[WRITTEN EXERCISE]:
Pick out each row below that contains the string "newSketch", and copy those rows.

[BEGIN RECORDS]

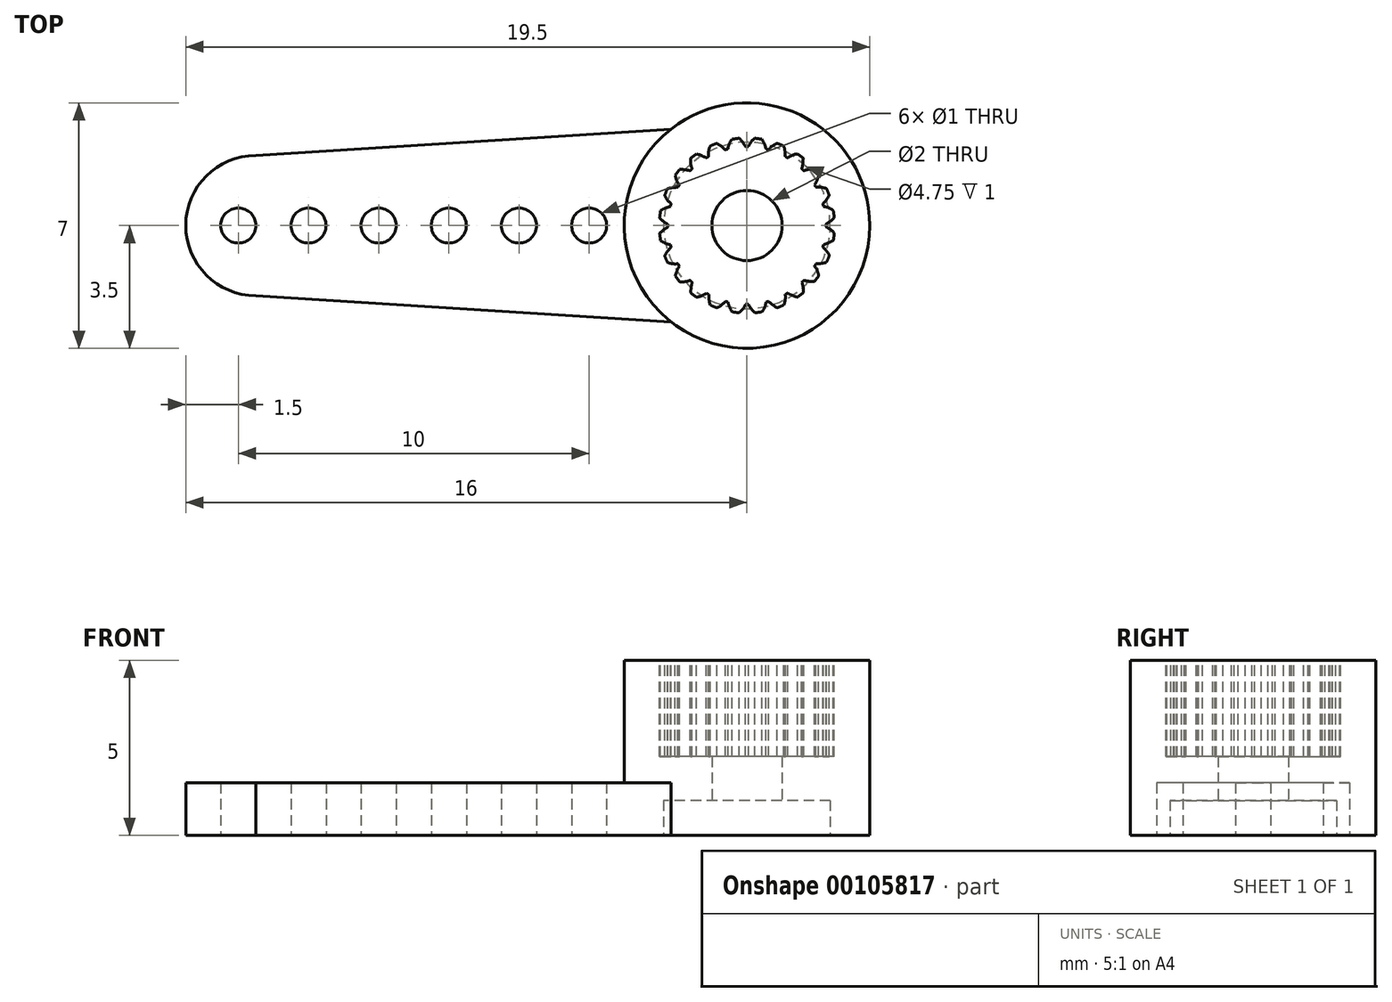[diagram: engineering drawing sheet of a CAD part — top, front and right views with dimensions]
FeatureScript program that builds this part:
annotation { "Feature Type Name" : "Feature", "Feature Type Description" : "" }
export const myFeature = defineFeature(function(context is Context, id is Id, definition is map)
    precondition{}
    {
        {
            var Q0;
            Q0=qCreatedBy(makeId("Top.planeOp"),FACE);
            var sketch = newSketch(context, id + "F0", { "sketchPlane" : qUnion([Q0])});
            skCircle(sketch, "E0", {"center": v(0, 0) * mm, "radius": 3.5 * mm});
            skCircle(sketch, "E1", {"center": v(-14, 0) * mm, "radius": 2 * mm});
            skLineSegment(sketch, "E2", {"start": v(-14, 2) * mm, "end": v(-2.17, 2.75) * mm});
            skLineSegment(sketch, "E3", {"start": v(-14, -2) * mm, "end": v(-2.17, -2.75) * mm});
            skCircle(sketch, "E4", {"center": v(0, 0) * mm, "radius": 1 * mm});
            skCircle(sketch, "E5", {"center": v(-14.5, 0) * mm, "radius": 0.5 * mm});
            skLineSegment(sketch, "E6", {"start": v(-16.68, 0) * mm, "end": v(5.78, 0) * mm, "construction": true});
            skCircle(sketch, "E7.1.0.0", {"center": v(-12.5, 0) * mm, "radius": 0.5 * mm});
            skCircle(sketch, "E7.2.0.0", {"center": v(-10.5, 0) * mm, "radius": 0.5 * mm});
            skLineSegment(sketch, "E7.direction1", {"start": v(-14.5, 0) * mm, "end": v(-12.5, 0) * mm, "construction": true});
            skCircle(sketch, "E8.0.3.0", {"center": v(-8.5, 0) * mm, "radius": 0.5 * mm});
            skCircle(sketch, "E8.0.4.0", {"center": v(-6.5, 0) * mm, "radius": 0.5 * mm});
            skCircle(sketch, "E8.0.5.0", {"center": v(-4.5, 0) * mm, "radius": 0.5 * mm});
            skLineSegment(sketch, "E9", {"start": v(0, 12.06) * mm, "end": v(0, -7.22) * mm, "construction": true});
            skSolve(sketch);
        }
        {
            var Q0;
            {var subQ6=sQuery(id+"F0.wireOp",EDGE,"E2");Q0=makeQuery(id+"F0.imprint","IMPRINT",FACE,{"disambiguationData":[TD([[makeQuery(id+"F0.imprint","IMPRINT",EDGE,{"derivedFrom":subQ6}),-1.0]])]});}
            var Q1;
            Q1=makeQuery(id+"F0.imprint","IMPRINT",FACE,{"disambiguationData":[TD([[makeQuery(id+"F0.imprint","IMPRINT",EDGE,{"derivedFrom":sQuery(id+"F0.wireOp",EDGE,"11ce5147-8903-4a82-81a3-89551e99495c")}),-1.0]])]});
            var Q2;
            Q2=makeQuery(id+"F0.imprint","IMPRINT",FACE,{"disambiguationData":[TD([[makeQuery(id+"F0.imprint","IMPRINT",EDGE,{"derivedFrom":sQuery(id+"F0.wireOp",EDGE,"E4")}),-1.0]])]});
            var Q3;
            Q3=makeQuery(id+"F0.imprint","IMPRINT",FACE,{"disambiguationData":[TD([[makeQuery(id+"F0.imprint","IMPRINT",EDGE,{"derivedFrom":sQuery(id+"F0.wireOp",EDGE,"E5")}),-1.0]])]});
            extrude(context, id + "F1", {"entities" : qUnion([Q0, Q1, Q2, Q3]), "depth" : 1.5 * mm});
        }
        {
            var Q0;
            Q0=makeQuery(id+"F0.imprint","IMPRINT",FACE,{"disambiguationData":[TD([[makeQuery(id+"F0.imprint","IMPRINT",EDGE,{"derivedFrom":sQuery(id+"F0.wireOp",EDGE,"E4")}),-1.0]])]});
            extrude(context, id + "F2", {"entities" : qUnion([Q0]), "operationType" : NewBodyOperationType.ADD, "depth" : 5 * mm});
        }
        {
            var Q0;
            Q0=makeQuery(id+"F0.imprint","IMPRINT",FACE,{"disambiguationData":[TD([[makeQuery(id+"F0.imprint","IMPRINT",EDGE,{"derivedFrom":sQuery(id+"F0.wireOp",EDGE,"E4")}),-1.0]])]});
            var sketch = newSketch(context, id + "F3", { "sketchPlane" : qUnion([Q0])});
            skCircle(sketch, "E10", {"center": v(0, 0) * mm, "radius": 2.37 * mm});
            skSolve(sketch);
        }
        {
            var Q0;
            Q0=qSketchRegion(id+"F3",true);
            extrude(context, id + "F4", {"entities" : qUnion([Q0]), "operationType" : NewBodyOperationType.REMOVE, "depth" : 1 * mm});
        }
        {
            var Q0;
            Q0=makeQuery(id+"F2.opExtrude","CAP_FACE",FACE,{"disambiguationData":[OSD([sQuery(id+"F0.wireOp",EDGE,"E0"),sQuery(id+"F0.wireOp",EDGE,"E4")])],"isStart":false});
            var sketch = newSketch(context, id + "F5", { "sketchPlane" : qUnion([Q0])});
            skCircle(sketch, "E11", {"center": v(0, 0) * mm, "radius": 2.25 * mm});
            skCircle(sketch, "E12", {"center": v(0, 0) * mm, "radius": 2.5 * mm, "construction": true});
            skLineSegment(sketch, "E13", {"start": v(0, 0) * mm, "end": v(0.98, 3.66) * mm, "construction": true});
            skLineSegment(sketch, "E14", {"start": v(0, 0) * mm, "end": v(2.5, 4.33) * mm, "construction": true});
            skArc(sketch, "E15", {"start": v(0.23, 2.49) * mm, "mid": v(0.12, 2.38) * mm, "end": v(0.04, 2.25) * mm});
            skArc(sketch, "E16", {"start": v(0.54, 2.18) * mm, "mid": v(0.5, 2.33) * mm, "end": v(0.43, 2.46) * mm});
            skArc(sketch, "E17", {"start": v(0.43, 2.46) * mm, "mid": v(0.33, 2.48) * mm, "end": v(0.23, 2.49) * mm});
            skCircle(sketch, "E18.2.0", {"center": v(0, 0) * mm, "radius": 2.25 * mm, "construction": true});
            skArc(sketch, "E19.1.1", {"start": v(-0.43, 2.46) * mm, "mid": v(-0.5, 2.33) * mm, "end": v(-0.54, 2.18) * mm});
            skArc(sketch, "E19.1.2", {"start": v(-0.23, 2.49) * mm, "mid": v(-0.33, 2.48) * mm, "end": v(-0.43, 2.46) * mm});
            skArc(sketch, "E19.1.3", {"start": v(-0.04, 2.25) * mm, "mid": v(-0.12, 2.38) * mm, "end": v(-0.23, 2.49) * mm});
            skArc(sketch, "E19.2.1", {"start": v(-1.05, 2.27) * mm, "mid": v(-1.1, 2.12) * mm, "end": v(-1.1, 1.97) * mm});
            skArc(sketch, "E19.2.2", {"start": v(-0.86, 2.35) * mm, "mid": v(-0.96, 2.3) * mm, "end": v(-1.05, 2.27) * mm});
            skArc(sketch, "E19.2.3", {"start": v(-0.62, 2.16) * mm, "mid": v(-0.73, 2.26) * mm, "end": v(-0.86, 2.35) * mm});
            skArc(sketch, "E20.2.3.0", {"start": v(-1.6, 1.92) * mm, "mid": v(-1.6, 1.77) * mm, "end": v(-1.56, 1.62) * mm});
            skArc(sketch, "E20.6.3.0", {"start": v(-1.44, 2.04) * mm, "mid": v(-1.52, 1.98) * mm, "end": v(-1.6, 1.92) * mm});
            skArc(sketch, "E20.10.3.0", {"start": v(-1.16, 1.93) * mm, "mid": v(-1.3, 2) * mm, "end": v(-1.44, 2.04) * mm});
            skArc(sketch, "E20.2.4.0", {"start": v(-2.04, 1.44) * mm, "mid": v(-2, 1.3) * mm, "end": v(-1.93, 1.16) * mm});
            skArc(sketch, "E20.6.4.0", {"start": v(-1.92, 1.6) * mm, "mid": v(-1.98, 1.52) * mm, "end": v(-2.04, 1.44) * mm});
            skArc(sketch, "E20.10.4.0", {"start": v(-1.62, 1.56) * mm, "mid": v(-1.77, 1.6) * mm, "end": v(-1.92, 1.6) * mm});
            skArc(sketch, "E20.2.5.0", {"start": v(-2.35, 0.86) * mm, "mid": v(-2.27, 0.73) * mm, "end": v(-2.16, 0.62) * mm});
            skArc(sketch, "E20.6.5.0", {"start": v(-2.27, 1.05) * mm, "mid": v(-2.3, 0.96) * mm, "end": v(-2.35, 0.86) * mm});
            skArc(sketch, "E20.10.5.0", {"start": v(-1.97, 1.1) * mm, "mid": v(-2.12, 1.08) * mm, "end": v(-2.27, 1.05) * mm});
            skArc(sketch, "E20.2.6.0", {"start": v(-2.49, 0.23) * mm, "mid": v(-2.38, 0.12) * mm, "end": v(-2.25, 0.04) * mm});
            skArc(sketch, "E20.6.6.0", {"start": v(-2.46, 0.43) * mm, "mid": v(-2.48, 0.33) * mm, "end": v(-2.49, 0.23) * mm});
            skArc(sketch, "E20.10.6.0", {"start": v(-2.18, 0.54) * mm, "mid": v(-2.33, 0.5) * mm, "end": v(-2.46, 0.43) * mm});
            skArc(sketch, "E20.2.7.0", {"start": v(-2.46, -0.43) * mm, "mid": v(-2.33, -0.5) * mm, "end": v(-2.18, -0.54) * mm});
            skArc(sketch, "E20.6.7.0", {"start": v(-2.49, -0.22) * mm, "mid": v(-2.48, -0.33) * mm, "end": v(-2.46, -0.43) * mm});
            skArc(sketch, "E20.10.7.0", {"start": v(-2.25, -0.04) * mm, "mid": v(-2.38, -0.12) * mm, "end": v(-2.49, -0.22) * mm});
            skArc(sketch, "E20.2.8.0", {"start": v(-2.27, -1.05) * mm, "mid": v(-2.12, -1.1) * mm, "end": v(-1.97, -1.1) * mm});
            skArc(sketch, "E20.6.8.0", {"start": v(-2.35, -0.86) * mm, "mid": v(-2.3, -0.96) * mm, "end": v(-2.27, -1.05) * mm});
            skArc(sketch, "E20.10.8.0", {"start": v(-2.16, -0.62) * mm, "mid": v(-2.26, -0.73) * mm, "end": v(-2.35, -0.86) * mm});
            skArc(sketch, "E20.2.9.0", {"start": v(-1.92, -1.6) * mm, "mid": v(-1.77, -1.6) * mm, "end": v(-1.62, -1.56) * mm});
            skArc(sketch, "E20.6.9.0", {"start": v(-2.04, -1.44) * mm, "mid": v(-1.98, -1.52) * mm, "end": v(-1.92, -1.6) * mm});
            skArc(sketch, "E20.10.9.0", {"start": v(-1.93, -1.16) * mm, "mid": v(-2, -1.3) * mm, "end": v(-2.04, -1.44) * mm});
            skArc(sketch, "E20.2.10.0", {"start": v(-1.44, -2.04) * mm, "mid": v(-1.3, -2) * mm, "end": v(-1.16, -1.93) * mm});
            skArc(sketch, "E20.6.10.0", {"start": v(-1.6, -1.92) * mm, "mid": v(-1.52, -1.98) * mm, "end": v(-1.44, -2.04) * mm});
            skArc(sketch, "E20.10.10.0", {"start": v(-1.56, -1.62) * mm, "mid": v(-1.6, -1.77) * mm, "end": v(-1.6, -1.92) * mm});
            skArc(sketch, "E20.2.11.0", {"start": v(-0.86, -2.35) * mm, "mid": v(-0.73, -2.27) * mm, "end": v(-0.62, -2.16) * mm});
            skArc(sketch, "E20.6.11.0", {"start": v(-1.05, -2.27) * mm, "mid": v(-0.96, -2.3) * mm, "end": v(-0.86, -2.35) * mm});
            skArc(sketch, "E20.10.11.0", {"start": v(-1.1, -1.97) * mm, "mid": v(-1.08, -2.12) * mm, "end": v(-1.05, -2.27) * mm});
            skArc(sketch, "E20.2.12.0", {"start": v(-0.23, -2.49) * mm, "mid": v(-0.12, -2.38) * mm, "end": v(-0.04, -2.25) * mm});
            skArc(sketch, "E20.6.12.0", {"start": v(-0.43, -2.46) * mm, "mid": v(-0.33, -2.48) * mm, "end": v(-0.23, -2.49) * mm});
            skArc(sketch, "E20.10.12.0", {"start": v(-0.54, -2.18) * mm, "mid": v(-0.5, -2.33) * mm, "end": v(-0.43, -2.46) * mm});
            skArc(sketch, "E20.2.13.0", {"start": v(0.43, -2.46) * mm, "mid": v(0.5, -2.33) * mm, "end": v(0.54, -2.18) * mm});
            skArc(sketch, "E20.6.13.0", {"start": v(0.22, -2.49) * mm, "mid": v(0.33, -2.48) * mm, "end": v(0.43, -2.46) * mm});
            skArc(sketch, "E20.10.13.0", {"start": v(0.04, -2.25) * mm, "mid": v(0.12, -2.38) * mm, "end": v(0.23, -2.49) * mm});
            skArc(sketch, "E20.2.14.0", {"start": v(1.05, -2.27) * mm, "mid": v(1.1, -2.12) * mm, "end": v(1.1, -1.97) * mm});
            skArc(sketch, "E20.6.14.0", {"start": v(0.86, -2.35) * mm, "mid": v(0.96, -2.3) * mm, "end": v(1.05, -2.27) * mm});
            skArc(sketch, "E20.10.14.0", {"start": v(0.62, -2.16) * mm, "mid": v(0.73, -2.26) * mm, "end": v(0.86, -2.35) * mm});
            skArc(sketch, "E20.2.15.0", {"start": v(1.6, -1.92) * mm, "mid": v(1.6, -1.77) * mm, "end": v(1.56, -1.62) * mm});
            skArc(sketch, "E20.6.15.0", {"start": v(1.44, -2.04) * mm, "mid": v(1.52, -1.98) * mm, "end": v(1.6, -1.92) * mm});
            skArc(sketch, "E20.10.15.0", {"start": v(1.16, -1.93) * mm, "mid": v(1.3, -2) * mm, "end": v(1.44, -2.04) * mm});
            skArc(sketch, "E20.2.16.0", {"start": v(2.04, -1.44) * mm, "mid": v(2, -1.3) * mm, "end": v(1.93, -1.16) * mm});
            skArc(sketch, "E20.6.16.0", {"start": v(1.92, -1.6) * mm, "mid": v(1.98, -1.52) * mm, "end": v(2.04, -1.44) * mm});
            skArc(sketch, "E20.10.16.0", {"start": v(1.62, -1.56) * mm, "mid": v(1.77, -1.6) * mm, "end": v(1.92, -1.6) * mm});
            skArc(sketch, "E20.2.17.0", {"start": v(2.35, -0.86) * mm, "mid": v(2.27, -0.73) * mm, "end": v(2.16, -0.62) * mm});
            skArc(sketch, "E20.6.17.0", {"start": v(2.27, -1.05) * mm, "mid": v(2.3, -0.96) * mm, "end": v(2.35, -0.86) * mm});
            skArc(sketch, "E20.10.17.0", {"start": v(1.97, -1.1) * mm, "mid": v(2.12, -1.08) * mm, "end": v(2.27, -1.05) * mm});
            skArc(sketch, "E20.2.18.0", {"start": v(2.49, -0.23) * mm, "mid": v(2.38, -0.12) * mm, "end": v(2.25, -0.04) * mm});
            skArc(sketch, "E20.6.18.0", {"start": v(2.46, -0.43) * mm, "mid": v(2.48, -0.33) * mm, "end": v(2.49, -0.23) * mm});
            skArc(sketch, "E20.10.18.0", {"start": v(2.18, -0.54) * mm, "mid": v(2.33, -0.5) * mm, "end": v(2.46, -0.43) * mm});
            skArc(sketch, "E20.2.19.0", {"start": v(2.46, 0.43) * mm, "mid": v(2.33, 0.5) * mm, "end": v(2.18, 0.54) * mm});
            skArc(sketch, "E20.6.19.0", {"start": v(2.49, 0.22) * mm, "mid": v(2.48, 0.33) * mm, "end": v(2.46, 0.43) * mm});
            skArc(sketch, "E20.10.19.0", {"start": v(2.25, 0.04) * mm, "mid": v(2.38, 0.12) * mm, "end": v(2.49, 0.22) * mm});
            skArc(sketch, "E20.2.20.0", {"start": v(2.27, 1.05) * mm, "mid": v(2.12, 1.1) * mm, "end": v(1.97, 1.1) * mm});
            skArc(sketch, "E20.6.20.0", {"start": v(2.35, 0.86) * mm, "mid": v(2.3, 0.96) * mm, "end": v(2.27, 1.05) * mm});
            skArc(sketch, "E20.10.20.0", {"start": v(2.16, 0.62) * mm, "mid": v(2.26, 0.73) * mm, "end": v(2.35, 0.86) * mm});
            skArc(sketch, "E20.2.21.0", {"start": v(1.92, 1.6) * mm, "mid": v(1.77, 1.6) * mm, "end": v(1.62, 1.56) * mm});
            skArc(sketch, "E20.6.21.0", {"start": v(2.04, 1.44) * mm, "mid": v(1.98, 1.52) * mm, "end": v(1.92, 1.6) * mm});
            skArc(sketch, "E20.10.21.0", {"start": v(1.93, 1.16) * mm, "mid": v(2, 1.3) * mm, "end": v(2.04, 1.44) * mm});
            skArc(sketch, "E20.2.22.0", {"start": v(1.44, 2.04) * mm, "mid": v(1.3, 2) * mm, "end": v(1.16, 1.93) * mm});
            skArc(sketch, "E20.6.22.0", {"start": v(1.6, 1.92) * mm, "mid": v(1.52, 1.98) * mm, "end": v(1.44, 2.04) * mm});
            skArc(sketch, "E20.10.22.0", {"start": v(1.56, 1.62) * mm, "mid": v(1.6, 1.77) * mm, "end": v(1.6, 1.92) * mm});
            skArc(sketch, "E20.2.23.0", {"start": v(0.86, 2.35) * mm, "mid": v(0.73, 2.27) * mm, "end": v(0.62, 2.16) * mm});
            skArc(sketch, "E20.6.23.0", {"start": v(1.05, 2.27) * mm, "mid": v(0.96, 2.3) * mm, "end": v(0.86, 2.35) * mm});
            skArc(sketch, "E20.10.23.0", {"start": v(1.1, 1.97) * mm, "mid": v(1.08, 2.12) * mm, "end": v(1.05, 2.27) * mm});
            skSolve(sketch);
        }
        {
            var Q0;
            Q0=qSketchRegion(id+"F5",true);
            extrude(context, id + "F6", {"entities" : qUnion([Q0]), "operationType" : NewBodyOperationType.REMOVE, "oppositeDirection" : true, "depth" : 2.75 * mm});
        }
    });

[END RECORDS]

[SOLVED EXERCISE]:
            var sketch = newSketch(context, id + "F0", { "sketchPlane" : qUnion([Q0])});
            var sketch = newSketch(context, id + "F3", { "sketchPlane" : qUnion([Q0])});
            var sketch = newSketch(context, id + "F5", { "sketchPlane" : qUnion([Q0])});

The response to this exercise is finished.